Pressionado por deputados e integrantes de 11 partidos a liderar o movimento pela cobrança das perdas decorrentes da Lei Kandir, o governador Eduardo Leite é cauteloso ao tratar do tema. Embora ressalte que Estado mantém a disposição de lutar por eventuais receitas advindas da restituição, Leite teme que a expectativa pela indenização inviabilize futuras reformas.
— Não precisam me convencer a tratar do assunto. Posso tratar. A questão, objetivamente, é que a expectativa de recursos da Lei Kandir sempre serviu pra adiar as soluções que dependem de nós mesmos no Rio Grande do Sul . E é isso que eu não vou fazer — disse o governador à coluna.
E acrescentou:
— Todo o debate sobre a Lei Kandir é bastante importante para o Estado e estaremos presentes nessas discussões. Mas seguiremos não deixando, em nenhum momento, de fazer o nosso tema de casa, como as recentes reformas realizadas.
Leite lembra que, em 2019, nas discussões sobre os repasses de verbas da cessão onerosa, a legislação foi utilizada como critério para aumentar o repasse ao Rio Grande do Sul.
Na ocasião, por intervenção direta dele, a Lei Kandir foi incluída no cálculo e o valor a ser recebido pelo Estado praticamente dobrou.
Por isso, Leite acredita que o debate é relevante e manifesta o desejo de participar das discussões sobre uma possível recuperação das perdas. Mas não quer que a expectativa de receber uma bolada seja utilizada como justificativa para adiar o "tema de casa".
O que é a Lei Kandir
Aprovada em 1996, a Lei Kandir isenta de ICMS a exportação de produtos não industrializados. A legislação foi elaborada pelo então ministro do Planejamento, Antonio Kandir, no governo de Fernando Henrique Cardoso.
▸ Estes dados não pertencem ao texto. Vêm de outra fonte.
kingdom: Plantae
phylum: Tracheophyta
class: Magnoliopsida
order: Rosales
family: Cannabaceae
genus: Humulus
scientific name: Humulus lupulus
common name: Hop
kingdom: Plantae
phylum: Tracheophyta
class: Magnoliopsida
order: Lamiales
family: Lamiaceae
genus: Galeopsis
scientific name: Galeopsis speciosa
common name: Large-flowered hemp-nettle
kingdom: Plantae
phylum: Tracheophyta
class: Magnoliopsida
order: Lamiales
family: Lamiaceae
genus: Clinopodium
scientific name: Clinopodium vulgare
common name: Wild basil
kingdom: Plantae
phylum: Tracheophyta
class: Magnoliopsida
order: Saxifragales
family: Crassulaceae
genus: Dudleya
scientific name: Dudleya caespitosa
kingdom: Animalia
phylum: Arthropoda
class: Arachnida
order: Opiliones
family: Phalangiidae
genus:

O mecanismo garantiu aos Estados o repasse de valores a título de compensação pelas perdas decorrentes da isenção de ICMS até 2003, mas, a partir de 2004, com a aprovação de uma lei complementar, não há previsão legal do valor a ser restituído.
Até 2018, a União destinava ao Rio Grande do Sul cerca de R$ 117 milhões anuais, mas a verba deixou de ser repassada no início de 2019.
No final de 2016, ao julgar uma Ação Direta de Inconstitucionalidade por Omissão, a ADO 25/16, de iniciativa do Pará, à qual o governo gaúcho se somou em 2014, durante a administração Tarso Genro, o Supremo Tribunal Federal (STF) determinou que o Congresso Nacional deveria estabelecer, no prazo de 12 meses, o valor do ressarcimento devido aos Estados. Posteriormente, o prazo foi sucessivamente renovado. No ano passado, o ministro Gilmar Mendes determinou o dia 21 de fevereiro deste ano como data-limite.
Antes disso, em 2018, o senador Wellington Fagundes apresentou projeto de lei complementar para regulamentar os percentuais do repasse. Ele foi relator de uma comissão mista de senadores e deputados formada para discutir o tema.
No ano passado, durante as negociações para a aprovação do pacote do funcionalismo, o governo do Estado sustentou que não caberiam mais repasses aos estados. A argumentação estava baseada em um estudo do Tribunal de Contas da União (TCU) de agosto de 2019 remetido ao Supremo Tribunal Federal (STF).